Percutaneous Gastrostomy (PEG) Tube Placement & Care :: Nationwide Children's Hospital

Percutaneous Gastrostomy (PEG)

Some children need a tube placed in their stomach (gastrostomy tube) to allow them to get adequate nutrition if they cannot take in enough by mouth or to allow them to take in liquids safely if they have a swallowing problem. There are several ways that these tubes can be placed. One is a Percutaneous Endoscopic Gastrostomy (PEG). With the child either asleep under anesthesia or with IV sedation, the endoscope (fiber optic tube) is passed through the esophagus (swallowing tube) and into the stomach. The stomach is then inflated with air through the endoscope. After carefully cleaning the abdomen, a place for the gastrostomy tube is identified, and at this spot a small needle is passed through the abdominal wall and into the stomach.

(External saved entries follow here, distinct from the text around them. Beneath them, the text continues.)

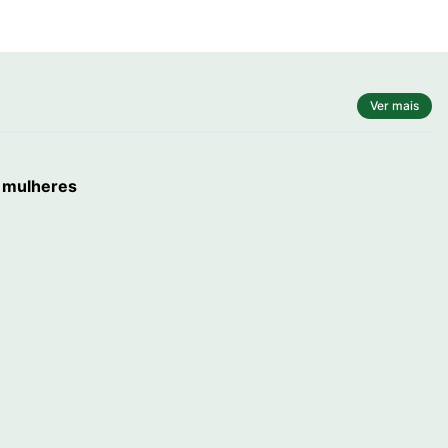
Ver mais
a mulheres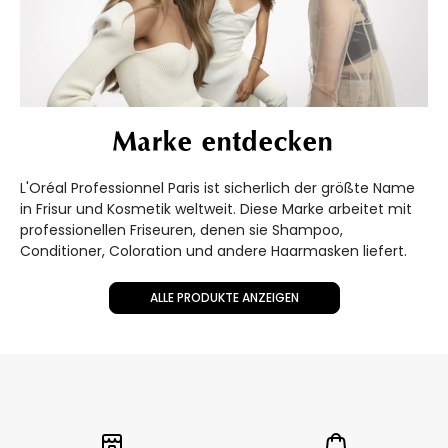
Marke entdecken
L'Oréal Professionnel Paris ist sicherlich der größte Name
in Frisur und Kosmetik weltweit. Diese Marke arbeitet mit
professionellen Friseuren, denen sie Shampoo,
Conditioner, Coloration und andere Haarmasken liefert.
ALLE PRODUKTE ANZEIGEN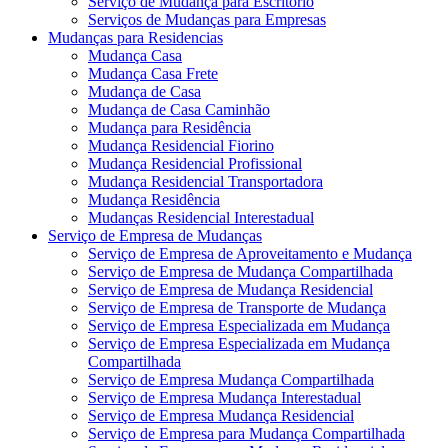
Serviço de Mudança para Escritório
Serviços de Mudanças para Empresas
Mudanças para Residencias
Mudança Casa
Mudança Casa Frete
Mudança de Casa
Mudança de Casa Caminhão
Mudança para Residência
Mudança Residencial Fiorino
Mudança Residencial Profissional
Mudança Residencial Transportadora
Mudança Residência
Mudanças Residencial Interestadual
Serviço de Empresa de Mudanças
Serviço de Empresa de Aproveitamento e Mudança
Serviço de Empresa de Mudança Compartilhada
Serviço de Empresa de Mudança Residencial
Serviço de Empresa de Transporte de Mudança
Serviço de Empresa Especializada em Mudança
Serviço de Empresa Especializada em Mudança
Compartilhada
Serviço de Empresa Mudança Compartilhada
Serviço de Empresa Mudança Interestadual
Serviço de Empresa Mudança Residencial
Serviço de Empresa para Mudança Compartilhada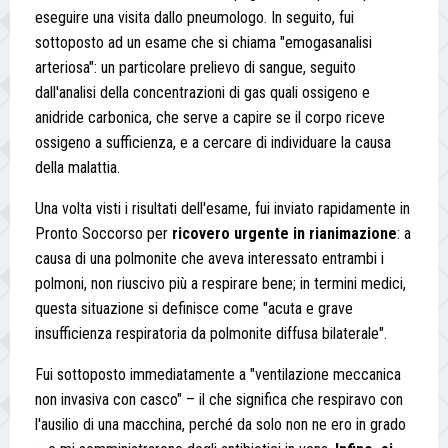
eseguire una visita dallo pneumologo. In seguito, fui
sottoposto ad un esame che si chiama "emogasanalisi
arteriosa": un particolare prelievo di sangue, seguito
dall'analisi della concentrazioni di gas quali ossigeno e
anidride carbonica, che serve a capire se il corpo riceve
ossigeno a sufficienza, e a cercare di individuare la causa
della malattia.
Una volta visti i risultati dell'esame, fui inviato rapidamente in
Pronto Soccorso per
ricovero urgente in rianimazione
: a
causa di una polmonite che aveva interessato entrambi i
polmoni, non riuscivo più a respirare bene; in termini medici,
questa situazione si definisce come "acuta e grave
insufficienza respiratoria da polmonite diffusa bilaterale".
Fui sottoposto immediatamente a "ventilazione meccanica
non invasiva con casco" – il che significa che respiravo con
l'ausilio di una macchina, perché da solo non ne ero in grado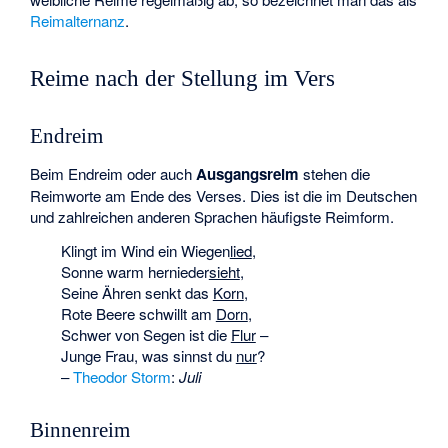
Reimalternanz
.
Reime nach der Stellung im Vers
Endreim
Beim Endreim oder auch
Ausgangsreim
stehen die
Reimworte am Ende des Verses. Dies ist die im Deutschen
und zahlreichen anderen Sprachen häufigste Reimform.
Klingt im Wind ein Wiegen
lied
,
Sonne warm hernieder
sieht
,
Seine Ähren senkt das
Korn
,
Rote Beere schwillt am
Dorn
,
Schwer von Segen ist die
Flur
–
Junge Frau, was sinnst du
nur
?
–
Theodor Storm
:
Juli
Binnenreim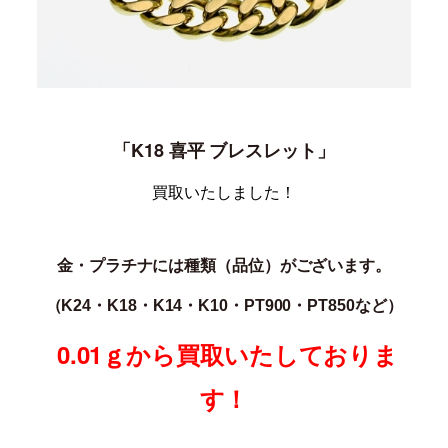
「
K18 喜平 ブレスレット
」
買取いたしました！
金・プラチナには種類（品位）がございます。
（K24・K18・K14・K10・PT900・PT850な
ど）
0.01ｇから買取いたしておりま
す！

A flexible wire is then passed through this needle and the needle is taken out. The flexible wire is grabbed using the endoscope and pulled out through the mouth. The gastrostomy tube is then attached to this flexible wire and pulled down the esophagus and then out the small opening that was made in the abdominal wall at the site of the needle puncture, leaving the bumper of the gastrostomy tube in the stomach, holding the tube in place. The entire procedure, after the child is asleep, takes only 5-10 minutes. The child will stay in the hospital overnight and usually the tube will be used for feedings the next day. The family is taught how to use and care for the tube before going home.